▶ Text segment:
Ph.D

Group : Learning and Optimization

*Contributions to Simulation-based High-dimensional Sequential Decision Making*
Starts on 01/11/2009

Advisor : TEYTAUD, Olivier

**Funding :**
**Affiliation :** Université Paris-Sud

**Laboratory :** LRI INRIA

**Defended** on 14/04/2013, committee :

BOUZY Bruno (Rapporteur) - MdC, HDR, Université Paris-Descartes (LIPADE)

CAZENAVE Tristan (Examinateur) - Professeur, Université Paris-Dauphine (LAMSADE)

DONCIEUX Stéphane (Examinateur) - Professeur, ISIR, Université Pierre & Marie Curie

DUTECH Alain (Rapporteur) - CR, HDR, Inria (Loria)

MARTIN Jean-Claude (Examinateur) - Professeur, LIMSI, Université Paris-Sud 11

TEYTAUD Olivier - CR1, HDR, Inria (LRI), Université Paris-Sud 11

**Research activities :**
**Abstract :**
My thesis is entitled "Contributions to Simulation-based High-dimensional Sequential Decision Making". The context of the thesis is about games, planning and Markov Decision Processes.

An agent interacts with its environment by successively making decisions. The agent starts from an initial state until a final state in which the agent can not make decision anymore. At each timestep, the agent receives an observation of the state of the environment. From this observation and its knowledge, the agent makes a decision which modifies the state of the environment. Then, the agent receives a reward and a new observation. The goal is to maximize the sum of rewards obtained during a simulation from an initial state to a final state. The policy of the agent is the function which, from the history of observations, returns a decision.

We work in a context where (i) the number of states is huge, (ii) reward carries little information, (iii) the probability to reach quickly a good final state is weak and (iv) prior knowledge is either nonexistent or hardly exploitable.

Both applications described in this thesis present these constraints : the game of Go and a 3D simulator of the european project MASH (Massive Sets of Heuristics).

In order to take a satisfying decision in this context, several solutions are brought :

1. Simulating with the compromise exploration/exploitation (MCTS)

2. Reducing the complexity by local solving (GoldenEye)

3. Building a policy which improves itself (RBGP)

4. Learning prior knowledge (CluVo+GMCTS)

Monte Carlo Tree Search (MCTS) is the state of the art for the game of Go. From a model of the environment, MCTS builds incrementally and asymetrically a tree of possible futures by performing Monte-Carlo simulations. The tree starts from the current observation of the agent. The agent switches between the exploration of the model and the exploitation of decisions which statistically give a good cumulative reward. We discuss 2 ways for improving MCTS : the

parallelization and the addition of prior knowledge. The parallelization does not solve some weaknesses of MCTS; in particular some local

problems remain challenges. We propose an algorithm (GoldenEye) which is composed of 2 parts : detection of a local problem and then its resolution. The algorithm of resolution reuses some concepts of MCTS and it solves difficult problems of a classical database.

[Collection entries]
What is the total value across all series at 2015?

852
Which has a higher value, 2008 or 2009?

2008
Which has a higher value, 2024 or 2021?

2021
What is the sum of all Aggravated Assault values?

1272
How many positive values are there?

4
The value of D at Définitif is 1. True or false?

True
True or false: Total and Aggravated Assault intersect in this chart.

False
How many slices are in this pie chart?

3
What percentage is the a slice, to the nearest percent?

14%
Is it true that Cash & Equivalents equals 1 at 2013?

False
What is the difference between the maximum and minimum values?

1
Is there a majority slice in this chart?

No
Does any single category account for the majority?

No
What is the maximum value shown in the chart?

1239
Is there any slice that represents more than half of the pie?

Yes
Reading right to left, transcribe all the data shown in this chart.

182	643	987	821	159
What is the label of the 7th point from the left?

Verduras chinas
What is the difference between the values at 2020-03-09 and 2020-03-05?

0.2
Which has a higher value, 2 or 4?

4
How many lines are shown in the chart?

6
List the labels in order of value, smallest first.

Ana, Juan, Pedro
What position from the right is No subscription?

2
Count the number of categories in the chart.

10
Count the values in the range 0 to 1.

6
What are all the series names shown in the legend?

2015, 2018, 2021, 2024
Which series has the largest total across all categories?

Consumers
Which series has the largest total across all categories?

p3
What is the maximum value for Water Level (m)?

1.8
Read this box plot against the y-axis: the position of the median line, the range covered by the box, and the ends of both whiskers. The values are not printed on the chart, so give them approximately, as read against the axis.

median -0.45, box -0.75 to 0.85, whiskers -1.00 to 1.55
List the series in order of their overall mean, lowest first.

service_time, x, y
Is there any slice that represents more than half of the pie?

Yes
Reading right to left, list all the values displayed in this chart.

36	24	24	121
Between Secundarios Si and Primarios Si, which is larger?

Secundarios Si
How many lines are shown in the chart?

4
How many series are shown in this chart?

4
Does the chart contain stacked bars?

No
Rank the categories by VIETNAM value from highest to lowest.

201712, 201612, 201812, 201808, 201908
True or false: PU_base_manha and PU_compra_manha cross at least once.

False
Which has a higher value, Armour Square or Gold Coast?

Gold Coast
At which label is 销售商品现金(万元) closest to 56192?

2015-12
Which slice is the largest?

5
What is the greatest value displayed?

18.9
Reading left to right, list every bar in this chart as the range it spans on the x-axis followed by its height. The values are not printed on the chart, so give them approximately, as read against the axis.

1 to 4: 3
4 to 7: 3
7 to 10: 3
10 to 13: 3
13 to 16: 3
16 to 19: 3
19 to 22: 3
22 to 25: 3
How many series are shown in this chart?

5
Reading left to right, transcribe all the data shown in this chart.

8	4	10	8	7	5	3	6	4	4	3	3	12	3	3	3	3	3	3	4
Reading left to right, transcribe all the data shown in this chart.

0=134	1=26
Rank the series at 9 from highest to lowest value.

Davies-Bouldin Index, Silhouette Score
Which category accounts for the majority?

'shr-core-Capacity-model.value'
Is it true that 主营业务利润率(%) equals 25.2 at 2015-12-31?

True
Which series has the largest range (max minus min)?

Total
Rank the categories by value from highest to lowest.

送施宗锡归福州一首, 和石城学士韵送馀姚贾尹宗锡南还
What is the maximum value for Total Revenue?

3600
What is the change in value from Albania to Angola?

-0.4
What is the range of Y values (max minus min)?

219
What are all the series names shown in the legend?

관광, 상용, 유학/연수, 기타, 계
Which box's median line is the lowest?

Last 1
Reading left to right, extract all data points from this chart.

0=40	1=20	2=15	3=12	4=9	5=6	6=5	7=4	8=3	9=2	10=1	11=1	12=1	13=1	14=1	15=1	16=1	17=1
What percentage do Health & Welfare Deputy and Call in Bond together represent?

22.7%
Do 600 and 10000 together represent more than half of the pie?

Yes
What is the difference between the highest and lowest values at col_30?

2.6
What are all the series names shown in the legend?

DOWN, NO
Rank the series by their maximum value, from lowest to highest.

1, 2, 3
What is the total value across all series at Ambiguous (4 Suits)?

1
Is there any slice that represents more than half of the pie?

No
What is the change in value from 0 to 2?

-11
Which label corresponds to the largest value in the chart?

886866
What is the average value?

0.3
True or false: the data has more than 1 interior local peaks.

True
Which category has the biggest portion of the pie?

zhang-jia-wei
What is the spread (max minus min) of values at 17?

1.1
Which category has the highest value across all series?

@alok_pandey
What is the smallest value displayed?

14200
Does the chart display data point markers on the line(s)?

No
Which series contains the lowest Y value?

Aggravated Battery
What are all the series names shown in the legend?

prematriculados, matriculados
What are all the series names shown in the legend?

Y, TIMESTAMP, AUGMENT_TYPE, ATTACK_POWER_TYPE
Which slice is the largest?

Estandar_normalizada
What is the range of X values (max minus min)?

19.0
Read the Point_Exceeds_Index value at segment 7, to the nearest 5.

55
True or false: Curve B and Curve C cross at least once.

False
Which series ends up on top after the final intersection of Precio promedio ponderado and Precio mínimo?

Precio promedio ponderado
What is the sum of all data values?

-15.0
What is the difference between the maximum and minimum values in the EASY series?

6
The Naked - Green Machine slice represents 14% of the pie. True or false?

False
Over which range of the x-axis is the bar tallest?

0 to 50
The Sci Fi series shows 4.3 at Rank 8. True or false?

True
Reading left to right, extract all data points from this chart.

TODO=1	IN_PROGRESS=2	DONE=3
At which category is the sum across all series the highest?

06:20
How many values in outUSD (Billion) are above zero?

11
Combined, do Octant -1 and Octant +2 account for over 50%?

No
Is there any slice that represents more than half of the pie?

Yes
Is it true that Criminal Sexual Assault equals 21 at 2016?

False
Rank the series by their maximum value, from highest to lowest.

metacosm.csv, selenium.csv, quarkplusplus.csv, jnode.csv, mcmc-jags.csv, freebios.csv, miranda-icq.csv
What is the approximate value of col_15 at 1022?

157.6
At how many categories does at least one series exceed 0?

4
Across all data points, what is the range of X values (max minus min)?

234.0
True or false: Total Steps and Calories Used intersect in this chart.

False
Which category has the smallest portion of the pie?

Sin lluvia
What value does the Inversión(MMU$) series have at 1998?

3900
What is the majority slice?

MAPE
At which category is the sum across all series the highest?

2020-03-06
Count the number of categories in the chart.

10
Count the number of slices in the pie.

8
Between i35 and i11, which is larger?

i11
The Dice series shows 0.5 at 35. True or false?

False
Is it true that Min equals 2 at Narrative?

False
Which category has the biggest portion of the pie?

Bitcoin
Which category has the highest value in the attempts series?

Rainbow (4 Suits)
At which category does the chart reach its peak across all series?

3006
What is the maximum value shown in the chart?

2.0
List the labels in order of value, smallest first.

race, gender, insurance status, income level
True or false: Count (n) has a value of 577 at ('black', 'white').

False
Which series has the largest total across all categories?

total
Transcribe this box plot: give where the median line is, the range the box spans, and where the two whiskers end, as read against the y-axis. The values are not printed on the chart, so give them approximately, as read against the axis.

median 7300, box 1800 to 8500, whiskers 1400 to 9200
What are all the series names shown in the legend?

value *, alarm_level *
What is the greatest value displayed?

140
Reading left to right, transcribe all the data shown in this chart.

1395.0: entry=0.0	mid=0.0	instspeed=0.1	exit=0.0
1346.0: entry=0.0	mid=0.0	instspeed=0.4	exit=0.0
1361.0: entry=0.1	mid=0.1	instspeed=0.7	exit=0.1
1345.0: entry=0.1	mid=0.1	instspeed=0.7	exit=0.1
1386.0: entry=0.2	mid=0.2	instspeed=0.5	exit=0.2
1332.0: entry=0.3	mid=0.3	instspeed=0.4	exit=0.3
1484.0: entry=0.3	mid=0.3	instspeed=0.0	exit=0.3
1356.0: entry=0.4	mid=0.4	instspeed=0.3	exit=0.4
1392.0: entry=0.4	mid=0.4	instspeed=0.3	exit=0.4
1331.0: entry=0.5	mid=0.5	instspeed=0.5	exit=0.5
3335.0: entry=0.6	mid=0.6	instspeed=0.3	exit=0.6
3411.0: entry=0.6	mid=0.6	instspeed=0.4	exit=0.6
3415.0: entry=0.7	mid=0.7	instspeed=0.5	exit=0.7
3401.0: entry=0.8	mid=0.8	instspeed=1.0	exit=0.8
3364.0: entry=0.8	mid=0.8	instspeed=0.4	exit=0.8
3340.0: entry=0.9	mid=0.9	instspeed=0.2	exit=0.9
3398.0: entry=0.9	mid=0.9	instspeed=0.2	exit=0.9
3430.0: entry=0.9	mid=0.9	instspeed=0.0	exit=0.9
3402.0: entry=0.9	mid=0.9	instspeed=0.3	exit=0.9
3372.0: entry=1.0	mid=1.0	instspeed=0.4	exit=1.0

▶ Exercise brief:
Rewrite everything in the thesis abstract from "problems remain challenges." down to "a classical database.", changing "database" to "benchmark set".

▶ Written response:
problems remain challenges. We propose an algorithm (GoldenEye) which is composed of 2 parts : detection of a local problem and then its resolution. The algorithm of resolution reuses some concepts of MCTS and it solves difficult problems of a classical benchmark set.